Si ferma, sembra ansimare.

- Lo sai che faccio? - ringhia nuovamente. Ma non alza la voce. Non vuole farsi sentire dai miei vicini, intuisco.

- No - rispondo ancora soffocando la voce con i miei singhiozzi.

- Zac! Abbasso la lama sulla gola. Oh, non sai come si gode quando il tuo partner ha le convulsioni mentre tira le cuoia. L'orgasmo è immenso.

- Hai finito con questi racconti del cazzo? - esclama il ragazzo mentre continua a guardare fuori dalla finestra.

- Non lo so, fratellino. La troia mi sembra stia apprezzando. Secondo me è già tutta bagnata. Adesso controllo...

- Cazzo, no! - interviene seccamente lui, distogliendo lo sguardo dalla finestra e tornando verso di noi - Possiamo toccarla solo se cerca di fuggire, ma al momento non mi sembra davvero che voglia farlo, non è vero, bellezza?

- Che palle! - chiude Sorellina.

La ragazza si alza e sposta la sedia di nuovo di fronte a me. Finge un'aria imbronciata per poi tornare a sorridere mentre continua a masticare la sua gomma.

- Stiamo aspettando una persona, dottoressa. Quando arriverà ci penserà lei a te.

- E' il professor Galloway, vero? - mi scappa tutto d'un fiato.

I due si guardano e poi lei si mette a ridere, mentre lui scuote la testa.

- Non hai capito un cazzo, troietta. Quando sei salita su quel treno non ti sei resa conto di esserti immischiata in faccende che sono molto più grandi di quanto tu riesca a immaginare.

- Perchè...

- Ehi, troia! Allora non ci capiamo...

- Calma, sorellina. Cosa vuoi sapere, dottoressa?

- Perché mi volete uccidere? - chiedo in preda alla disperazione.

I due mi guardano sorpresi e poi iniziano a sghignazzare.

- Che cosa sai davvero dell'universo, dottoressa? - mi chiede la ragazza.

Sono pazzi. Tutti e due. Non sono fatti o ubriachi.

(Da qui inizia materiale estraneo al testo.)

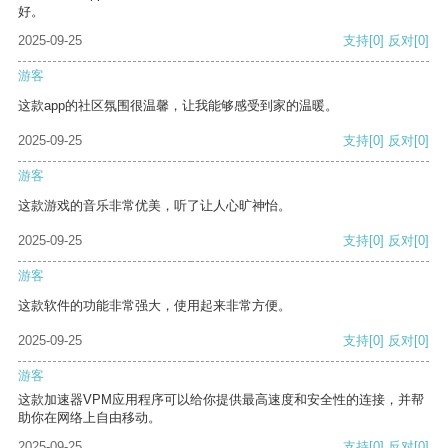
好。
2025-09-25
支持
[0]
反对
[0]
游客
这款app的社区氛围很温馨，让我能够感受到家的温暖。
2025-09-25
支持
[0]
反对
[0]
游客
这款游戏的音乐非常优美，听了让人心旷神怡。
2025-09-25
支持
[0]
反对
[0]
游客
这款软件的功能非常强大，使用起来非常方便。
2025-09-25
支持
[0]
反对
[0]
游客
这款加速器VPM应用程序可以给你提供最高速度和安全性的连接，并帮
助你在网络上自由移动。
2025-09-25
支持
[0]
反对
[0]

Sono totalmente fuori di testa. Per questo non ho speranze.

- Mettiamola così. Noi non vogliamo proprio nulla. La persona che sta arrivando deciderà lei il da farsi. Anche se pensò che finirà come tutte le altre volte. E comunque nessuno ti ucciderà, credimi.

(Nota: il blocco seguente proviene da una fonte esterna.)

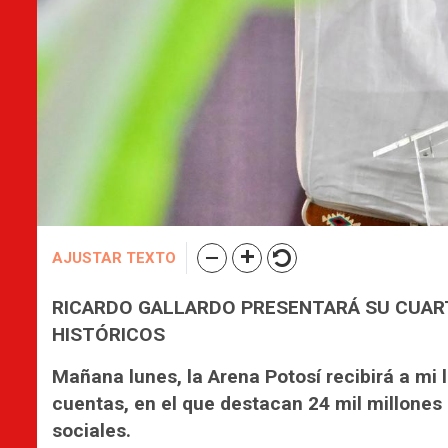
AJUSTAR TEXTO
RICARDO GALLARDO PRESENTARÁ SU CUAR
HISTÓRICOS
Mañana lunes, la Arena Potosí recibirá a mi 
cuentas, en el que destacan 24 mil millones 
sociales.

La ragazza ride ancora più forte dopo la frase pronunciata dal fratello. Io non capisco le intenzioni di queste persone ma rimango convinta che il mio destino sia segnato. Smette di ridere quando alza il portafoto e trova l'immagine di Jeremy sulla sua cazzo di moto.

- E questo chi è, troietta? Il tuo ragazzo?

- Non la toccare!

Sorride in quel modo orribile e getta a terra il portafoto, che si infrange sul pavimento spargendo cocci di vetro ovunque.

- Ehi, fratellino! La dottoressa ha le pene d'amore. Lo farà in seguito a una delusione.

- Grande idea, sorellina... - risponde il ragazzo, quando il suo cellulare inizia a vibrare.

-E' qui! - annuncia Fratellino con un sorriso foriero di pessime intenzioni.